Hatem Ali stars as patriarch Issam Hadhad in Peace by Chocolate.Courtesy of Vortex Media
Peace by Chocolate
Directed by Jonathan Keijser
Written by Jonathan Keijser and Abdul Malik
Starring Hatem Ali, Yara Sabri and Mark Camacho
Classification N/A; 96 minutes
Opens in select cities May 6
Many Canadians will recall the real-life story of a family of Syrian refugees who managed to turn the bitter hardships of war into a sweet shot at a second chance.
After leaving Lebanon for Antigonish, N.S., the Hadhad family recaptured their past as chocolate-makers in Damascus, by bringing their unique confections to small-town Canada and thus their company, Peace by Chocolate, was born. A new film by the same name retells that remarkable story, starring Hatem Ali as patriarch Issam, who boasts about being one of Syria’s best chocolatiers, and Ayham Abou Ammar as his son Tareq.
Tareq is the first of his family to arrive in Antigonish and is immediately taken aback by the tiny population and the biting cold. It’s far from home in countless ways, but the possibility of returning is simply untenable, as home no longer exists. Nevertheless, Tareq is determined to make the most of this new chapter, doggedly applying for medical schools in the province and forming a friendship with the town’s only surgeon, who happens to be Arab.

The film tells the story of a family of Syrian refugees who brought their unique confections to small-town Canada through their company Peace by Chocolate.Courtesy of Vortex Media
As Tareq encounters roadblocks and frustration on his journey to medical school, Issam, now in Canada, works with the family’s Canadian sponsor, Frank (Mark Camacho) and sees his chocolate business take off. Despite language and cultural barriers, Frank and Issam become close as they build Peace by Chocolate from the ground up, going from making chocolates in the Hadhad’s tiny kitchen and selling them out of the local church’s basement, to constructing a shed on the family’s front lawn to serve as a factory and storefront. But tensions mount as Issam is entirely reliant on Tareq, as the family’s only English-speaker, to act as translator, sole employee and default patriarch. It’s a role Tareq is in no hurry to embrace and this push and pull between father and son forms the central conflict of the film.

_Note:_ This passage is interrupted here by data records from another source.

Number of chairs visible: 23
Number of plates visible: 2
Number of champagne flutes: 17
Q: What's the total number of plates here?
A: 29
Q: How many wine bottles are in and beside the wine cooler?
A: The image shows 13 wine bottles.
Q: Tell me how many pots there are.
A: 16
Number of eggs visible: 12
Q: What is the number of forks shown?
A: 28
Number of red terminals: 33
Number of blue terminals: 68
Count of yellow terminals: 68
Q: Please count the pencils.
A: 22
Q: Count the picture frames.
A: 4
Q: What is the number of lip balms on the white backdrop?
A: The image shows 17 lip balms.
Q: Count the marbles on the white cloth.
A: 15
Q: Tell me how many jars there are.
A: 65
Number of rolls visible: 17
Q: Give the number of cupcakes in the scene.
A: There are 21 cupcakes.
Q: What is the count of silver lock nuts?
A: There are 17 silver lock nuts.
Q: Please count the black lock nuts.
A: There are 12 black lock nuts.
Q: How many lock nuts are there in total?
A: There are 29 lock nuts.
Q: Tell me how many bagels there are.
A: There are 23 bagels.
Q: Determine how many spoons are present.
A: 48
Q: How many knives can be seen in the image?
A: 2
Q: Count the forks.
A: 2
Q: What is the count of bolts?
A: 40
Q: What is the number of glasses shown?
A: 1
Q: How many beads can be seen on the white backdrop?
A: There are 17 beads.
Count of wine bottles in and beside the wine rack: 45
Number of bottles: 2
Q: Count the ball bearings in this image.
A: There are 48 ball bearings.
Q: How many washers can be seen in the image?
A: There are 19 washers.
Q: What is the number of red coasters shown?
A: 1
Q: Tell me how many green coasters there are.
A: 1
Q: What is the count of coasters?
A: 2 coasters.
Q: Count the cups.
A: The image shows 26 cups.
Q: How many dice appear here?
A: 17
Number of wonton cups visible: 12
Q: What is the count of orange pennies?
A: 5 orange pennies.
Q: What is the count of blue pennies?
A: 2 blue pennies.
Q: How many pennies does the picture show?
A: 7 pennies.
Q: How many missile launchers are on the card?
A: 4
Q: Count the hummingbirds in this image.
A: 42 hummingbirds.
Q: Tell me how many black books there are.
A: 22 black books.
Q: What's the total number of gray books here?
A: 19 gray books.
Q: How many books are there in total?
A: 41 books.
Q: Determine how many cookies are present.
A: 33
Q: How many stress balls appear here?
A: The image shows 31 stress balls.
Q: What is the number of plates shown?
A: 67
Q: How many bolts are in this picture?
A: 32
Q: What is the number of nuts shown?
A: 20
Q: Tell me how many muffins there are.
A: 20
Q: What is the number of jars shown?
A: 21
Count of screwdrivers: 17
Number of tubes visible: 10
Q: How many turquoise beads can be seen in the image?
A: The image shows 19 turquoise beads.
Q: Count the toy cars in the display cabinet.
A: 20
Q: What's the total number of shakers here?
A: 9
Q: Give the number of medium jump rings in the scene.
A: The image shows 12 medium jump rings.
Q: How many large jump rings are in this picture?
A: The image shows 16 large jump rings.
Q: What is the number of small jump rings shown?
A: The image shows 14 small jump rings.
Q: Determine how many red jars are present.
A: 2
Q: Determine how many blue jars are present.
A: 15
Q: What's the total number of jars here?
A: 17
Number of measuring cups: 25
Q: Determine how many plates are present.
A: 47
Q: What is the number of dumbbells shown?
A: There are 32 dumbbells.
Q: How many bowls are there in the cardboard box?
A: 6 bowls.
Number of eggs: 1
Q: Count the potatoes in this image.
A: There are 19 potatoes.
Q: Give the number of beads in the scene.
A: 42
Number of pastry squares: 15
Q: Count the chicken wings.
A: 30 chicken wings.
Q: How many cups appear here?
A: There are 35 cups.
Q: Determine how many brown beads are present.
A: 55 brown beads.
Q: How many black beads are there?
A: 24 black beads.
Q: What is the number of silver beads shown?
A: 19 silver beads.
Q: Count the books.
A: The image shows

Unfortunately, the stakes, while impossibly high in real-life, fall flat in the movie version. The sweetness of the story is entirely too saccharine, with every possibility for conflict and tension – from small-town exclusion and pettiness to the structural racism that prevents new immigrants from accessing higher education and utilizing their previous experience to move into white-collar work – flattened by sugar coated storytelling that leaves little room for the true saltiness of the immigrant experience.
Although the film has a lot of charm and heartfelt, charismatic performances by Camacho and Ali (in one of his last roles), it’s not quite enough to overcome the slow-moving plot. There was plenty of grist to do justice to what the real Hadhads overcame and ultimately managed to achieve in such dire personal circumstances, yet Peace by Chocolate glosses over any trigger points or conflict in favour of an overly-earnest, movie-of-the-week approach that leaves you hungry for the real meat of this tale.